Apple’s Innovative Leap with Open-Source Multimodal AI – Ferret


In October 2023, in a surprising move, researchers from Columbia University and Apple Inc. quietly released Ferret, an open-source multimodal large language model. The introduction of Ferret on GitHub went unnoticed, lacking any official announcement or celebration. On October 30, the code for Ferret was quietly released, accompanied by Ferret-Bench. Checkpoint releases were subsequently introduced on December 14.

Unveiling both the code and weights, Apple took an unexpected turn, given its historical guardedness about tech releases. Ferret’s Multimodal Capabilities are widespread and are available in 7-billion and 13-billion parameter models. Its ability to analyze specific image regions and respond contextually to queries stands out. The smaller model is tailored for iOS devices, demonstrating Apple’s dedication to mobile efficiency.

Apple's Push for AI Integration

Apple’s recent research papers, focusing on deploying Large Language Models (LLMs) on phones, emphasize their commitment to integrating more AI components into devices. Ferret Bench, a benchmarking tool, assists researchers in evaluating its efficiency and flexibility across various use cases.

Ferret hints at Apple’s heightened commitment to transformer language models, signaling substantial enhancements for Siri and other language-related features. This model positions Apple as a frontrunner in multimodal AI capabilities, hinting at progress in AR/VR, camera technologies, and autonomous systems throughout Apple’s product range.

Technical Prowess and Performance

Powered by 8 Nvidia A100 GPUs, Ferret understands small image regions with minimal errors, showcasing Apple’s prowess in generative AI and multimodal capabilities. Trained on the GRIT dataset, it outshines its counterparts in referring and grounding tasks.

Ferret's Impact on Apple Devices

Ferret’s integration into Apple products promises revolutionary user experiences, including improved interactions with Siri, advanced visual searches, and enriched media understanding. Developers can leverage its capabilities for innovative applications across diverse domains.

Beyond Textual Comprehension

Ferret’s unique approach transcends textual comprehension, offering contextual responses by analyzing specific image regions. This sets a new standard in AI capabilities, providing deeper insights into visual content.

Ferret's Technical Aspects

Primarily a vision model, Ferret combines image and text understanding. Utilizing Clip Viit l14, it comprehends image content, identifies specific areas accurately, and understands complex shapes and details.

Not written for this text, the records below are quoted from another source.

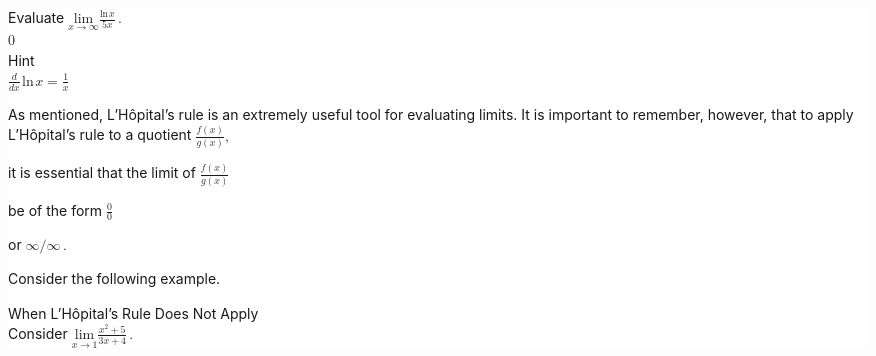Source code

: </div>
</div>
</div>

<div data-type="note" class="note checkpoint">
<div data-type="exercise" class="exercise">
<div data-type="problem" class="problem" markdown="1">
Evaluate <math xmlns="http://www.w3.org/1998/Math/MathML"><mrow><munder><mrow><mtext>lim</mtext></mrow><mrow><mi>x</mi><mo stretchy="false">→</mo><mi>∞</mi></mrow></munder><mfrac><mrow><mtext>ln</mtext><mspace width="0.1em" /><mi>x</mi></mrow><mrow><mn>5</mn><mi>x</mi></mrow></mfrac><mo>.</mo></mrow></math>

</div>
<div data-type="solution" class="solution" markdown="1">
<math xmlns="http://www.w3.org/1998/Math/MathML"><mn>0</mn></math>

</div>
<div data-type="commentary" class="commentary" data-element-type="hint" markdown="1">
<div data-type="title">
Hint
</div>
<math xmlns="http://www.w3.org/1998/Math/MathML"><mrow><mfrac><mi>d</mi><mrow><mi>d</mi><mi>x</mi></mrow></mfrac><mspace width="0.1em" /><mtext>ln</mtext><mspace width="0.1em" /><mi>x</mi><mo>=</mo><mfrac><mn>1</mn><mi>x</mi></mfrac></mrow></math>

</div>
</div>
</div>

As mentioned, L’Hôpital’s rule is an extremely useful tool for evaluating limits. It is important to remember, however, that to apply L’Hôpital’s rule to a quotient <math xmlns="http://www.w3.org/1998/Math/MathML"><mrow><mfrac><mrow><mi>f</mi><mrow><mo>(</mo><mi>x</mi><mo>)</mo></mrow></mrow><mrow><mi>g</mi><mrow><mo>(</mo><mi>x</mi><mo>)</mo></mrow></mrow></mfrac><mo>,</mo></mrow></math>

 it is essential that the limit of <math xmlns="http://www.w3.org/1998/Math/MathML"><mrow><mfrac><mrow><mi>f</mi><mrow><mo>(</mo><mi>x</mi><mo>)</mo></mrow></mrow><mrow><mi>g</mi><mrow><mo>(</mo><mi>x</mi><mo>)</mo></mrow></mrow></mfrac></mrow></math>

 be of the form <math xmlns="http://www.w3.org/1998/Math/MathML"><mrow><mfrac><mn>0</mn><mn>0</mn></mfrac></mrow></math>

 or <math xmlns="http://www.w3.org/1998/Math/MathML"><mrow><mi>∞</mi><mtext>/</mtext><mi>∞</mi><mo>.</mo></mrow></math>

 Consider the following example.

<div data-type="example" class="example">
<div data-type="exercise" class="exercise">
<div data-type="problem" class="problem" markdown="1">
<div data-type="title">
When L’Hôpital’s Rule Does Not Apply
</div>
Consider <math xmlns="http://www.w3.org/1998/Math/MathML"><mrow><munder><mrow><mtext>lim</mtext></mrow><mrow><mi>x</mi><mo stretchy="false">→</mo><mn>1</mn></mrow></munder><mfrac><mrow><msup><mi>x</mi><mn>2</mn></msup><mo>+</mo><mn>5</mn></mrow><mrow><mn>3</mn><mi>x</mi><mo>+</mo><mn>4</mn></mrow></mfrac><mo>.</mo></mrow></math>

Benchmarking Against GPT 4 ROI

Benchmarked against GPT 4 ROI, Ferret outperformed in various aspects, showcasing advanced multimodal understanding and interaction capabilities.

Apple's Commitment to AI

Apple’s strategic acquisitions in the AI realm reflect its commitment to machine learning. These acquisitions enhance Apple’s AI capabilities, driving product and service innovation.

Apple’s introduction of Ferret marks a breakthrough in machine learning. Surpassing GPT 4, Ferret’s advanced image identification has implications across industries. As Apple continues to unveil its AI efforts, we eagerly anticipate innovations that will redefine our interactions with technology, making them seamless and intuitive. Apple’s commitment to pushing the boundaries of what’s possible in technology remains evident, setting the stage for the next wave of groundbreaking developments.

The model uses a hybrid region representation and a spatial-aware visual sampler to enable fine-grained and open-vocabulary referring and grounding in the Multimodal Large Language Model. They also created the GRIT Dataset, a large-scale, hierarchical, robust ground-and-refer instruction tuning dataset containing approximately 1.1 million entries. The Ferret Model aims to refer and ground anything anywhere at any granularity, accepting any form of referring and grounding anything in response.

While Ferret proves to be a potent tool, it possesses specific constraints. As a relatively recent model, it may lack the robustness of more established counterparts. Similar to many other Machine Learning Language Models (MLLMs), Ferret carries the potential to generate responses that could be deemed harmful.

Additionally, it is crucial to highlight that Ferret is distributed under a non-commercial license. Apple envisions augmenting Ferret’s capabilities in the future to include the ability to generate segmentation masks alongside bounding boxes.

Drop a query if you have any questions regarding Ferret and we will get back to you quickly.

1. How can developers leverage Ferret for innovative applications?

ANS: – Developers can experiment with Ferret by utilizing its open-source code and weights to build applications that benefit from its advanced generative AI capabilities. Whether enhancing image-based interactions, implementing visual search functionalities, or creating innovative solutions across various domains, Ferret offers a versatile platform for developers to explore and integrate its capabilities.

2. What impact does Ferret have on Apple devices and user experiences?

ANS: – Ferret’s integration into Apple products holds the potential to revolutionize user experiences. The anticipated impacts are improved image-based interactions with Siri, advanced visual search functionalities, and enriched media understanding. Understanding how Ferret enhances Apple devices provides insights into the evolving landscape of AI integration in consumer technology.